Extract START

# Pigeons



## Misunderestimated

Shalom!

I looked up "pigeon" in the dictionary and got "yona", but it wasn't clear whether this is for female pigeons only or for both genders. What word would you use for a male pigeon, and what is the plural "pigeons"? 

Also, what would most people call a squab (baby pigeon)? Most people would say "chick" instead of "baby chicken" in English, but few people would say "squab" instead of "baby pigeon".

Thanks!


----------



## slygent

ffiw, I remember learning יון for a male pigeon in כיתה א when I was 6


----------



## amikama

יונה is feminine only. A male pigeon is יון. The plural is יונים, both for male pigeons and female pigeons.

Baby pigeon is גוזל יונים. As far as I know, there is no special word for it in Hebrew.


----------



## origumi

slygent said:


> ffiw, I remember learning יון for a male pigeon in כיתה א when I was 6


The masculine form יון _yon_ exists but rarely used. Who can tell the difference between male and female pigeon seeing one?

In modern Hebrew baby pigeon is גוזל _gozal_, which is the name for most baby birds. For hen it's אפרוח _efroakh_. The rule is that if the baby bird/poultry is independent immediately when born, like hen chicks, it's אפרוח. otherwise it's גוזל.

In the past the two names were mixed. More here (in Hebrew): http://www.safa-ivrit.org/fauna/efroach.php


----------



## origumi

amikama said:


> Baby pigeon is גוזל יונים. As far as I know, there is no special word for it in Hebrew.


In biblical Hebrew the young pigeon is בן יונה.


----------



## amikama

In my previous post I forgot to add that יונה is the "default" when the sex of a pigeon is unknown.




origumi said:


> In biblical Hebrew the young pigeon is בן יונה.


Thanks, origumi


----------



## just a normal guy

I must emphasize that no one says יון while talking between friends or in the street.


----------



## Maayan

origumi said:


> In biblical Hebrew the young pigeon is בן יונה.


 
Better be careful using Biblical Hebrew, as in Modern Hebrew Ben-Yona sounds like a curse


----------

Extract END
Available data START

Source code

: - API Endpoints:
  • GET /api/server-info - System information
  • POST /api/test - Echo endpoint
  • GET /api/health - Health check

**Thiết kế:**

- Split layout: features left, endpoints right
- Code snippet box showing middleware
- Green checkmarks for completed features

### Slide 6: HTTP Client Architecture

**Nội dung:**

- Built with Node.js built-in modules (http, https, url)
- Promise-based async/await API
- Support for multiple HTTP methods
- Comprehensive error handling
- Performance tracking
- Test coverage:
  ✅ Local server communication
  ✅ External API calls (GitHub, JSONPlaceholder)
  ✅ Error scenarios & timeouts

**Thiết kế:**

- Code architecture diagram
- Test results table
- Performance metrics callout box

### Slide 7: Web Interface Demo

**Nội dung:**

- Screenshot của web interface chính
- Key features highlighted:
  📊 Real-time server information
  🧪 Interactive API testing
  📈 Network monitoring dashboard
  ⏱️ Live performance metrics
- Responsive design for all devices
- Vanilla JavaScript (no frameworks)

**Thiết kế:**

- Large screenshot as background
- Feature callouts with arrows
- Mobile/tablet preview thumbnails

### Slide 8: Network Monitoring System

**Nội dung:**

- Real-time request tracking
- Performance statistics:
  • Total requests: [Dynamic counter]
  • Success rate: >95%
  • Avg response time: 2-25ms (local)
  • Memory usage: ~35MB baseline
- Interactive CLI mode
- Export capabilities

Available data END

Exercise instructions:
In the forum thread on Hebrew words for pigeons, which word serves as the default when a pigeon's sex is unknown?

Exercise solution:
יונה